Making money making markets takes risk capital. i.e. Money. The money makes more money. Fact. I agree. But don't blame HFT. Blame finance. That is how finance works. I see a completely legitimate case for being anti-finance. I don't see a legitimate case for being anti-HFT only. Indeed, the opposite, if HFT reduces the bid/offer paid by the average retail investor. Which it does. Fact.
Do you know who hates HFT even more than the general public? Human market makers. I think that says more than any of my arguments.
Retirement savers are losing a cut of every paycheck to HFT when they go and add to their account. Likely multiple cuts if they've diversified. It's basically a tax you pay for not having the best access to the fastest server closest to the database.
HFT on average narrows the bid offer. Retail (i.e. small) investors benefit. Human market makers lose out. Without HFT your little old lady retirement angel would be paying much more to a rapacious human market maker.
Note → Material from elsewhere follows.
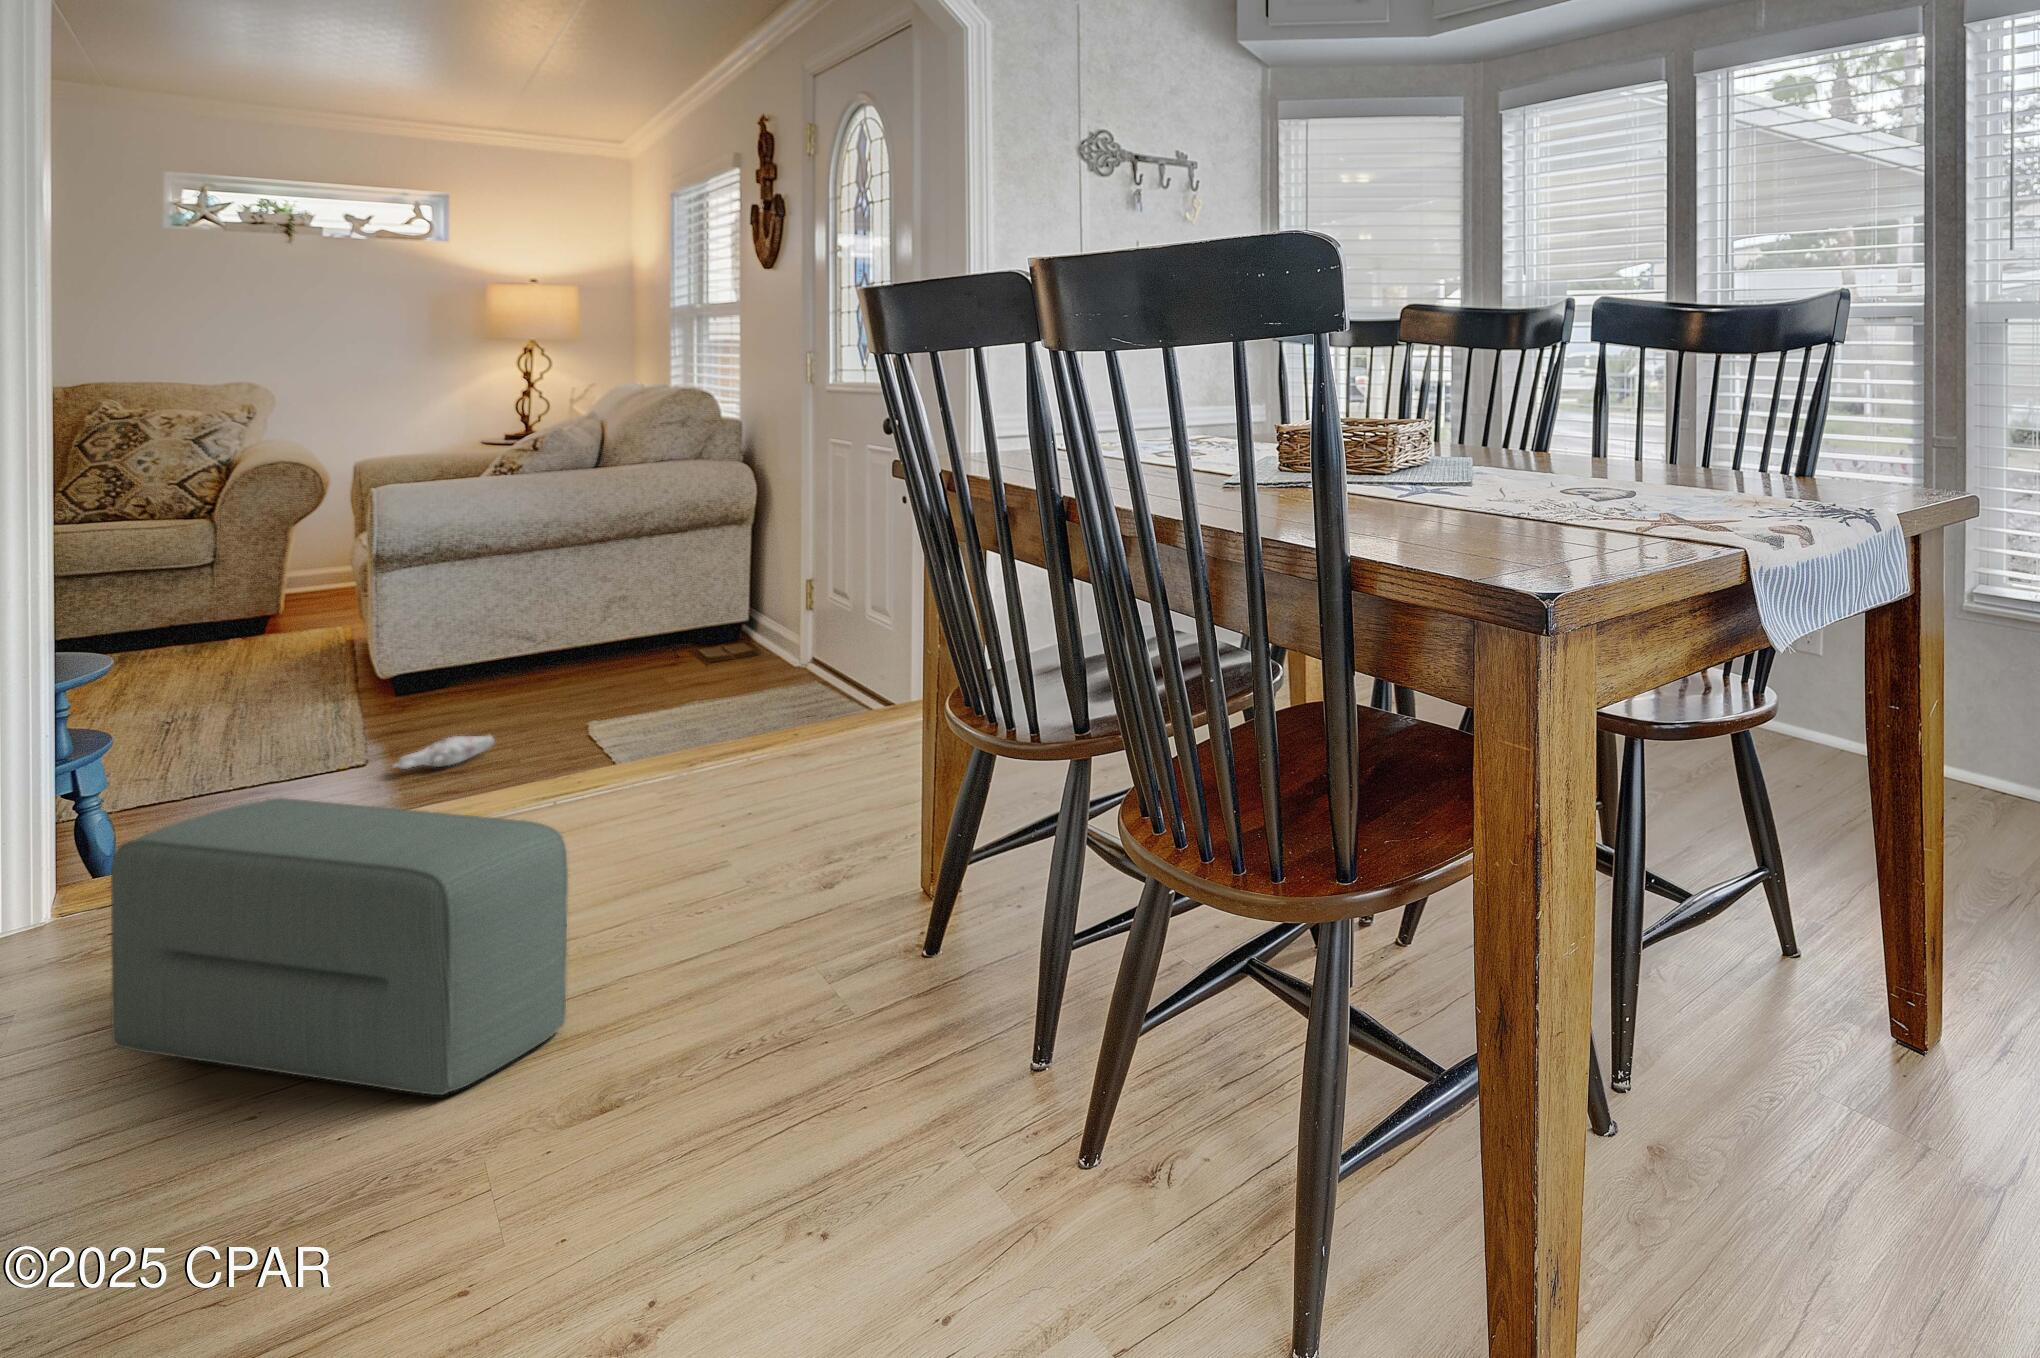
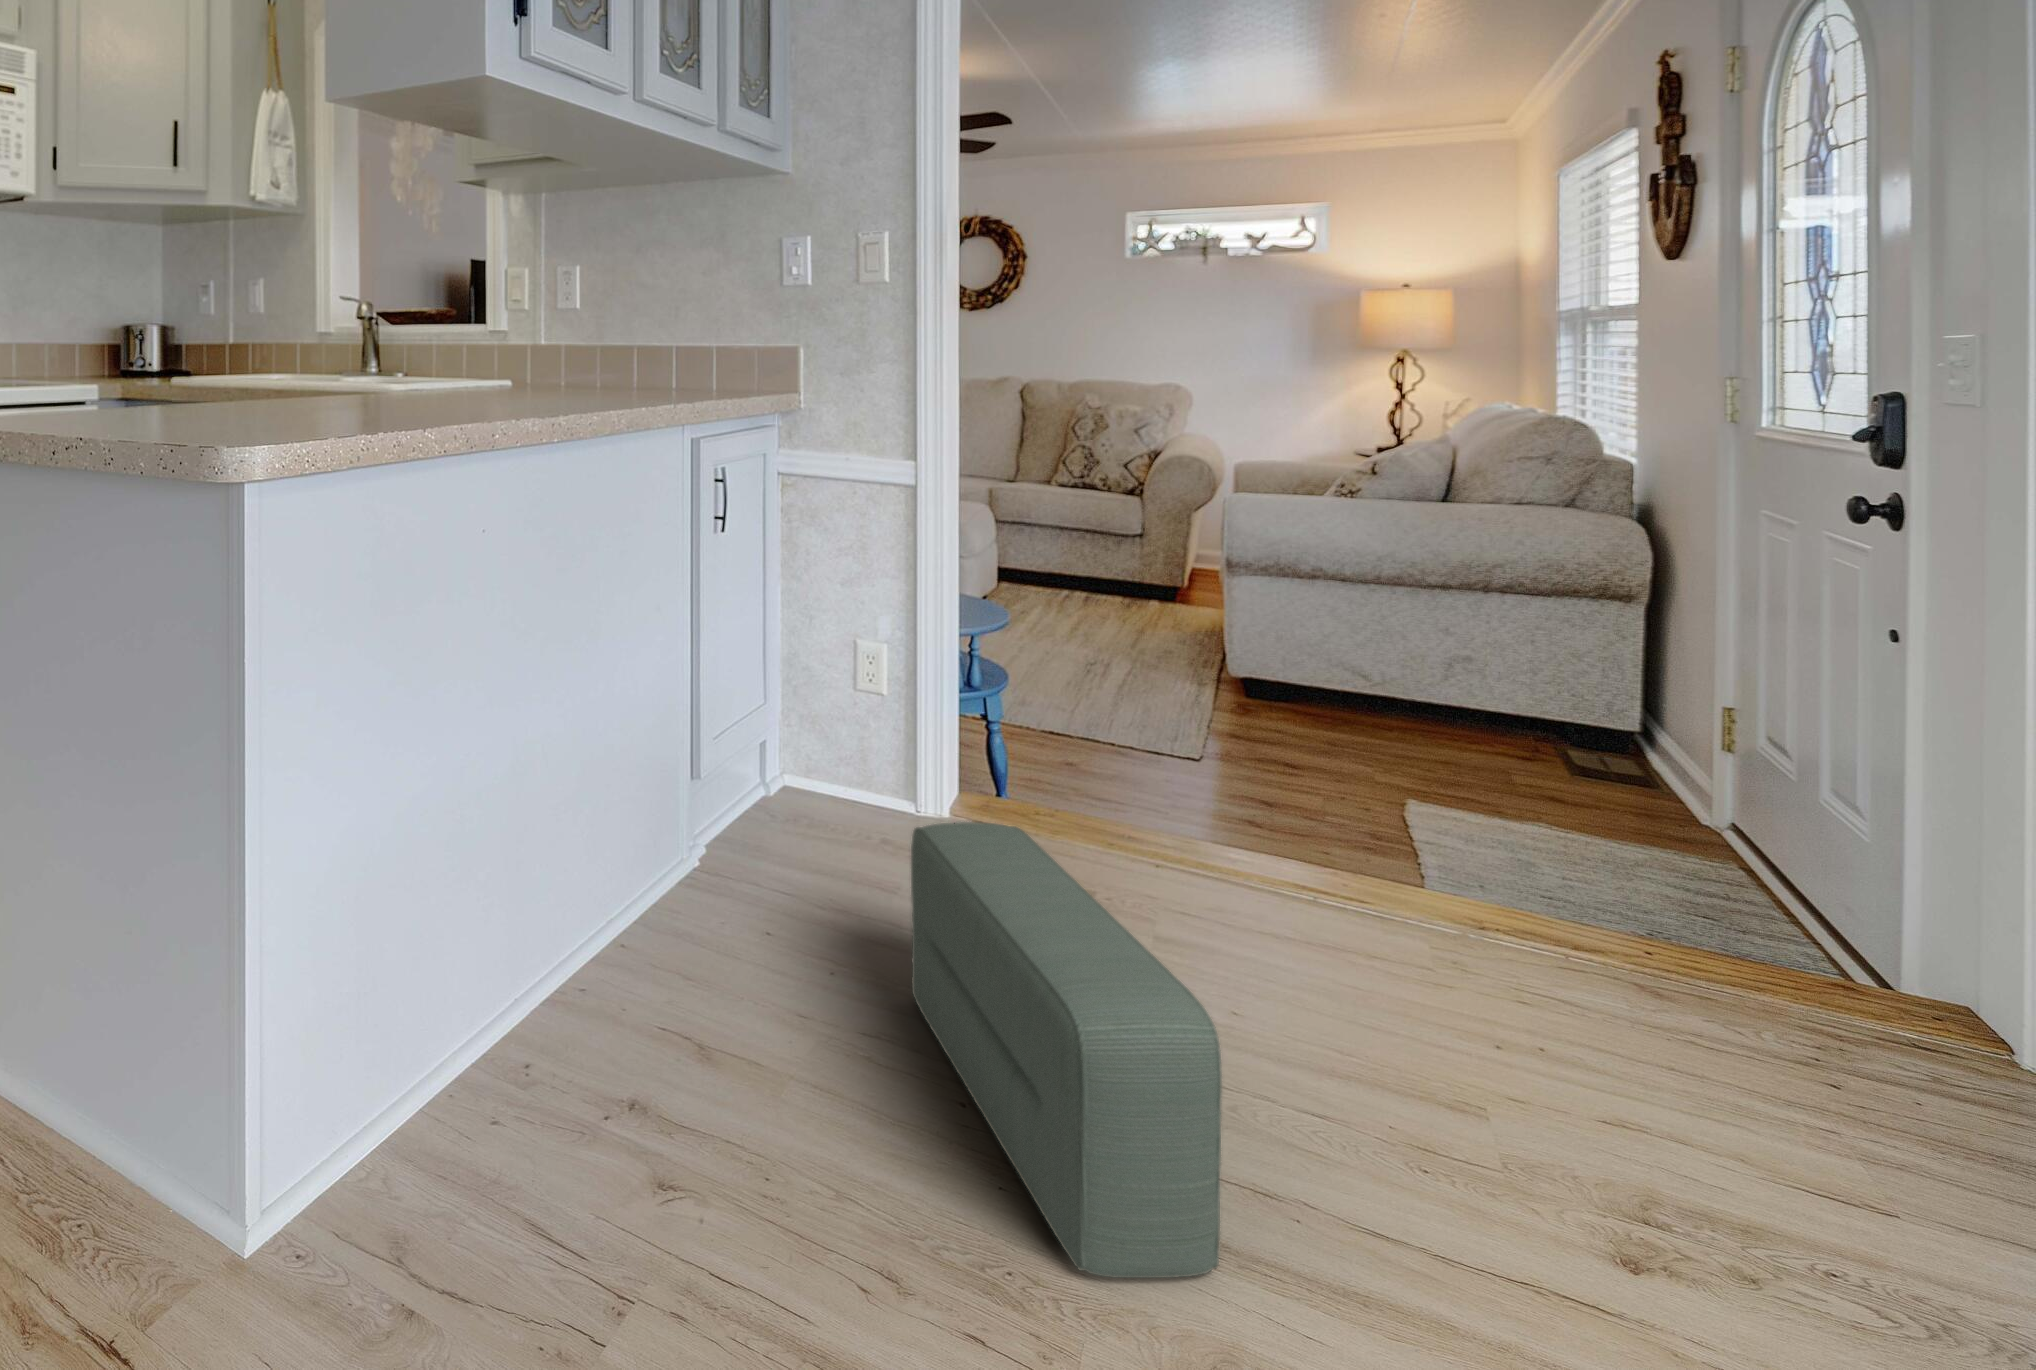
plush toy: present [340,735,494,769] -> none [1171,765,1300,804]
The point is that it is not the end users who are getting hurt. It's the old monopoly - the human market makers.
It's not a tax, it's the price of immediacy. You can either work your orders yourself (which doesn't in the least require speed), or you can pay a concession. It has always been this way and always will. HFT has made that concession the lowest it has ever been for the vast majority of market participants.
If we're going to arbitrarily redefine terms, why not go with carpet-bagging? Or baby-mulching? Think how many more people would join you in opposition to "baby-mulching HFT".
Others often (rightfully) feel that HFTs who engage in latency arbitrage where they take advantage that everyone else is using the NBBO (because they have to), and the NBBO is lagged, are front-running assholes who extract value without creating anything.
And we refer to that thieving, predatory, value-stealing activity as 'front-running', even though technically you're engaging in a slightly different activity.